De repente lembrou-se: o luar era Deus: não devia pisá-lo, era um pecado... Fugiu então para zona ainda escura, olhou o pequenino adormecido. Pareceu-lhe que sorria extasiado. Sentiu uma alegria semilouca, um excesso de esperança a sufocá-lo. Por fim ajoelhou-se junto ao leito, chamando-o com as mãos, lavada em lágrimas; mas rindo sempre, sempre, a segredar-lhe: “Entra, entra, entra...” Ele vinha, ele vinha, muito fluido, de cada vez mais branco, mais divino. Debruçou-se então, beijou-lhe a orla. Ergueu-se a radiar, transfigurada, com os olhos histéricos mais vítreos e um riso em aro, descobrindo os dentes, numa beatitude arrepiada. Foi esperar o luar do outro lado, as mãos nas grades da cama, à cabeceira. Ele dormia sempre, o pequenino, uma mão escondida no pescoço, a outra sobre a dobra do lençol. Curvou-se para ver onde o luar vinha. Mal conteve um grito de ventura. Tocava os pés da cama: ia subir!... “Sobe, sobe, sobe” ia dizendo. O seu pobre coração endoidecera: despedaçava-lhe o peito, de feliz. Premiu as fontes com as mãos: “lá vem, lá vem. Bendito seja Deus, sempre bendito”.

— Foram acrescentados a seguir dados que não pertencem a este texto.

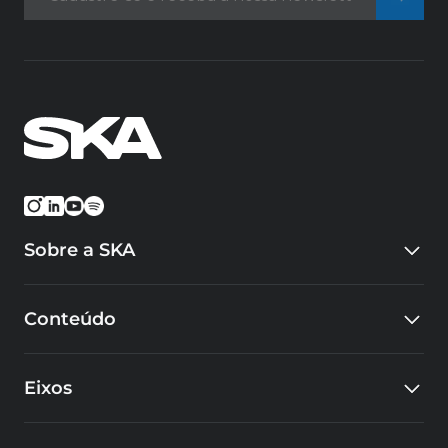
Sobre a SKA
Quem somos
Conteúdo
Eventos
Carreiras
Blog
Cursos
Eixos
Cases
Educacional
SKA Tech Hub
Design e Inovação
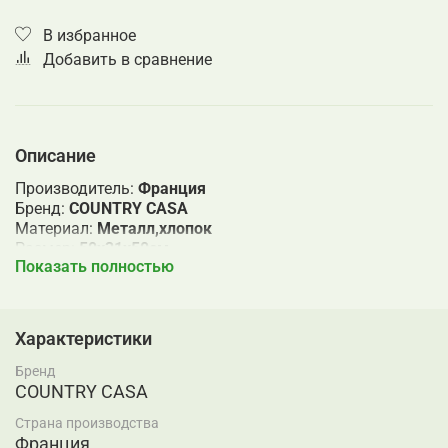
В избранное
Добавить в сравнение
Описание
Производитель:
Франция
Бренд:
COUNTRY CASA
Материал:
Металл,х
лопок
Размер:
50x31x50см
Показать полностью
Страна бренда:
ФРАНЦИЯ
Характеристики
Бренд
COUNTRY CASA
Страна производства
Франция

Havia um clarão no couvre-pieds agora. Uma larga lágrima, redonda, foi lá rolar como uma grande pérola. Nesse instante ouviu como um gemido. O pequenido mexia-se, acordava. Levou as mãos ao peito, despertou. Mal se viu o veludo dos seus olhos... Quis erguer a cabeça, descaiu-a. A mãe vergou-se sobre ele: “meu filhinho”, pôs-lhe as mãos em carícia sobre as fontes que um suor muito frio perolava, e ia beijá-lo, quando ouviu três vezes, como um fio de voz, já muito longe: “mamã, mamã, mamã...” E fechou para sempre os seus olhos febris de grande gênio triste depois dessa palavra suprema que era toda a sua fé.

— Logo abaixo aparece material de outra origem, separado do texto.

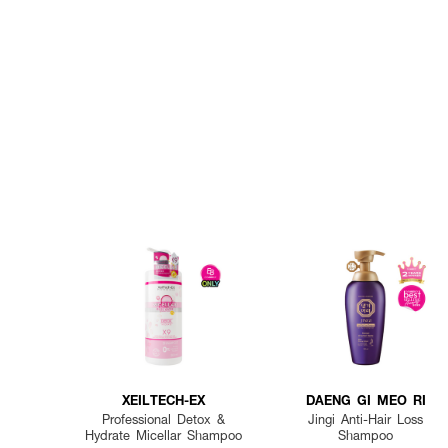
XEILTECH-EX
DAENG GI MEO RI
Professional Detox &
Jingi Anti-Hair Loss
Hydrate Micellar Shampoo
Shampoo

O luar chegara enfim à cabeceira!

Só quando ele esfriou sob os seus beijos, só quando viu os braços que lhe erguera, para que Deus o visse de mãos postas, implorando-lhe vida, o pequenino!— recaírem inertes sobre a roupa, compreendeu o crime, o crime imenso.

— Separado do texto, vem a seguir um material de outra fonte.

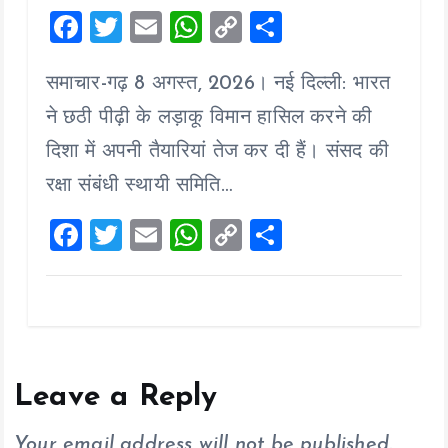
F
T
E
W
C
S
a
wi
m
h
o
h
समाचार-गढ़ 8 अगस्त, 2026। नई दिल्ली: भारत
ce
tt
ai
at
p
a
b
er
l
s
y
re
ने छठी पीढ़ी के लड़ाकू विमान हासिल करने की
o
A
Li
दिशा में अपनी तैयारियां तेज कर दी हैं। संसद की
o
p
n
रक्षा संबंधी स्थायी समिति…
k
p
k
F
T
E
W
C
S
a
wi
m
h
o
h
ce
tt
ai
at
p
a
b
er
l
s
y
re
o
A
Li
o
p
n
Leave a Reply
k
p
k
Your email address will not be published.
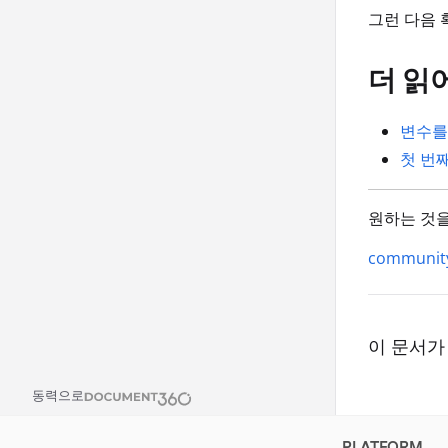
그런 다음 
더 읽
변수를
첫 번
원하는 것을
community
이 문서가
동력으로
PLATFORM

— Vinha no luar a Morte... no luar...

Voltou-se então num desespero último, para o expulsar, para o pisar sob os seus pés: depois reanimaria o seu filhinho: dar-lhe-ia a beber todo o seu sangue. Mas ficou paralítica de assombro. O luar alagara todo o quarto: água lustral de lua, alma de lua, no chão, no ar, em toda a parte... O seu sangue gelava-se nas veias. Não podia lutar, era impossível. Ele invadira a alcova, asfixiara-a. Estava tudo perdido, tudo, tudo... Abriu os braços, hirta, inteiriçada, e caiu ao desamparo, sem sentidos.